Selected extract.
###

Yahoo! Developer Network Blog
« Previous | Main | Next »
October 15, 2009
What Powers SearchMonkey?
Ever wonder how SearchMonkey generates all of this structured data for use in projects like Enhanced Results, Object Facets, Site Facets, BOSS, and ranking? Have you wondered what Yahoo envisions as "a web of concepts", or how SearchMonkey is helping Yahoo! power its next generation of search experiences? Or perhaps you were searching for "rickroll videos" and reached this page by mistake. No matter — here's almost everything you wanted to know about how we get the structured data to power SearchMonkey.
A monkey standing on the shoulders of giants
First is the easy answer: we get the data from our site owners! Yahoo!'s opinion is that nobody understands the content of a website more than the site owner. Through page markup (both RDFa and microformats), structured data feeds, custom data services created with the SearchMonkey developer tool, and XSLT rules written by third party tools, we'll take whatever data that site owners tell us is important about the content on their site. Even if you're the not the site owner, you can still submit custom data services to SearchMonkey Gallery. If approved, your extraction techniques will be applied by Yahoo Search for others to build applications upon.
What does SearchMonkey feed data look like?

###

Recorded information.
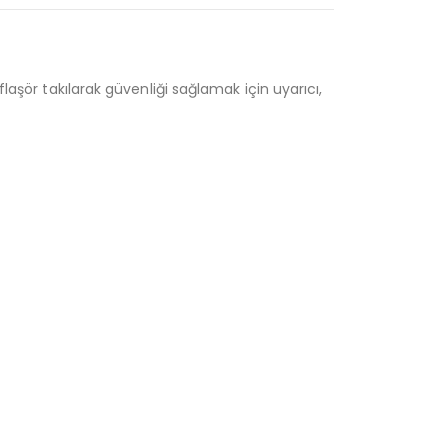
laşör takılarak güvenliği sağlamak için uyarıcı,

###

Exercise aim. In the SearchMonkey blog post, who does Yahoo! say understands a website's content better than anyone else?

Expected output. The site owner.